Bills to toughen the penalties for driving drunk in Wisconsin received a public hearing at the Capitol on Thursday. The three measures, from Representative Jim Ott, set a minimum five year sentence for drunk driving homicides, raise minimum incarceration for fifth and sixth offenses from six months to 18 months, and prohibit all offenders from driving any vehicle without an ignition interlock.
“To be honest, I think five years (for a drunk driving homicide) is not a strong enough penalty for homicide OWI,” the Mequon Republican said, noting that some judges do impose that prison term. “But I have heard enough instances in which the sentence may be as little as one or two years for killing someone. I think this is an outrage.”
Elizabeth Thorne of Iola lost her 18-year-old son, Dylan Thorne, to a drunk driver with no prior record.
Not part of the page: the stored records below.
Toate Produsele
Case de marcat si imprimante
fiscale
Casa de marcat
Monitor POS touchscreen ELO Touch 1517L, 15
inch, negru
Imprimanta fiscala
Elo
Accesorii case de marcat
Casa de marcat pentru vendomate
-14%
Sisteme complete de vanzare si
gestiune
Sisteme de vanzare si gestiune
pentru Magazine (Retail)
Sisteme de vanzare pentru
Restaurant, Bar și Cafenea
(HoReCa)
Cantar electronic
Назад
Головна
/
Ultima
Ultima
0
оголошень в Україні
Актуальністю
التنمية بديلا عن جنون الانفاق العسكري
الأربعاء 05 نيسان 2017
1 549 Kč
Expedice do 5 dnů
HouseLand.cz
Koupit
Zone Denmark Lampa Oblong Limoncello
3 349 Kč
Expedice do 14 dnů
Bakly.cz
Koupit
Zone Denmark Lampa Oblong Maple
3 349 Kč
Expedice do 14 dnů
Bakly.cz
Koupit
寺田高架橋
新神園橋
The woman ended up serving just a year in jail. “Is it socially acceptable to drink and drive, and kill somebody? I don’t think so. It doesn’t matter if it’s your first time or your fifth time.”
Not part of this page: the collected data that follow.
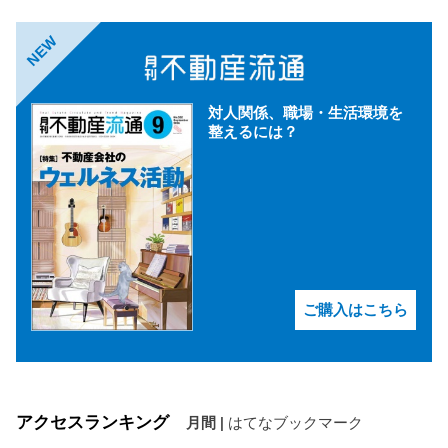
NEW
対人関係、職場・生活環境を
整えるには？
ご購入はこちら
アクセスランキング
月間
|
はてなブックマーク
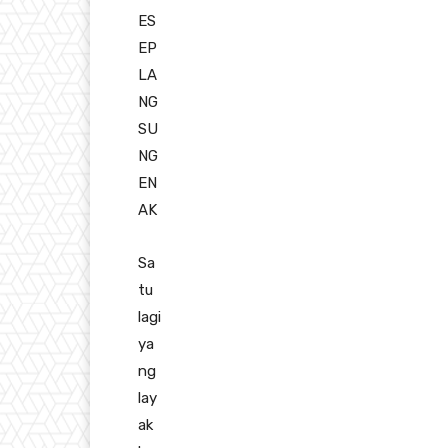
ES
EP
LA
NG
SU
NG
EN
AK
Sa
tu
lagi
ya
ng
lay
ak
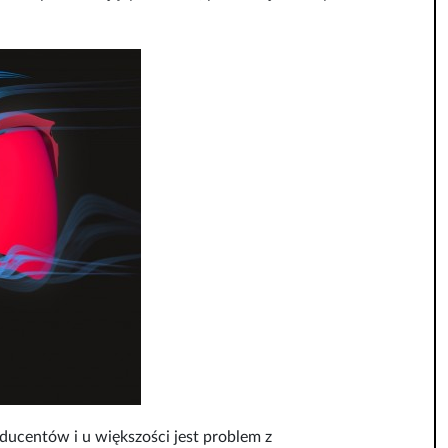
ducentów i u większości jest problem z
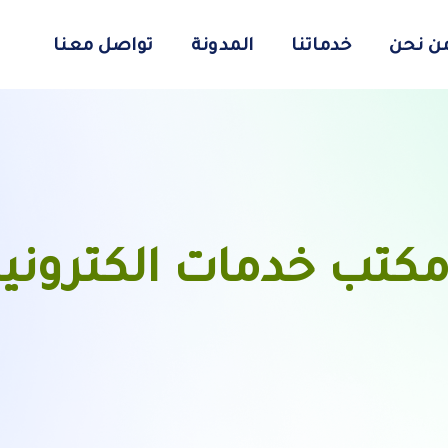
ن نحن
خدماتنا
المدونة
تواصل معنا
كتب خدمات الكتروني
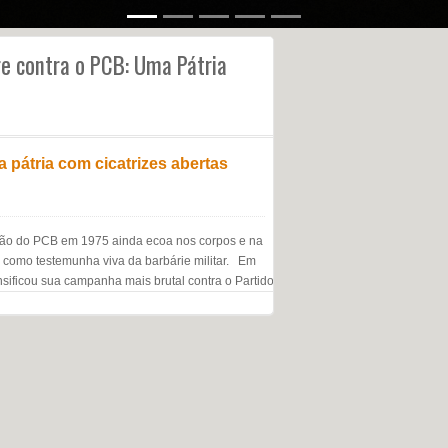
re contra o PCB: Uma Pátria
pátria com cicatrizes abertas
lação do PCB em 1975 ainda ecoa nos corpos e na
e como testemunha viva da barbárie militar. Em
tensificou sua campanha mais brutal contra o Partido Comunista […]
The issue of how much it costs to have an ignition interlock device was raised, by Representative Evan Goyke, a Milwaukee Democrat. “I don’t care how much money you have, because if you happen to be the one that crosses the line and kills someone, what difference does it make . . . if you could afford the interlock? It doesn’t matter. You killed someone,” Ott said.
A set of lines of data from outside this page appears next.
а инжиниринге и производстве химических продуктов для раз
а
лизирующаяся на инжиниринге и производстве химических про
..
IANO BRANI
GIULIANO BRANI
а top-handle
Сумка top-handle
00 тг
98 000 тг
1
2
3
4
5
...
Paula Patoka’s husband Roger was killed by a drunk driver who had served time in prison for his fourth offense. “Three months later, he killed my husband. He was in a vehicle that was purchased for him by a family member. He took old license plates, and put them on there. It wasn’t registered. He was uninsured.”
Paula and her kids were following her husband on his motorcycle and were also injured when the drunk driver slammed into them in Shawano County in 2015. The drunk driver was also killed.
Marla Hall’s son was one of four people killed in a Dane County crash last November. “My child was murdered by a drunken driver with numerous offenses,” Hall said. Clenton Hall, Katy Pasqualini, Kimberly Ratke and Patrick Wasielewski were all killed when Brysen Wills struck two vehicles while driving the wrong way on the interstate near Deerfield. Wills had two previous drunk driving convictions from another state.
The bills received a hearing before the Assembly Criminal Justice Committee, which is expected to vote on them next month.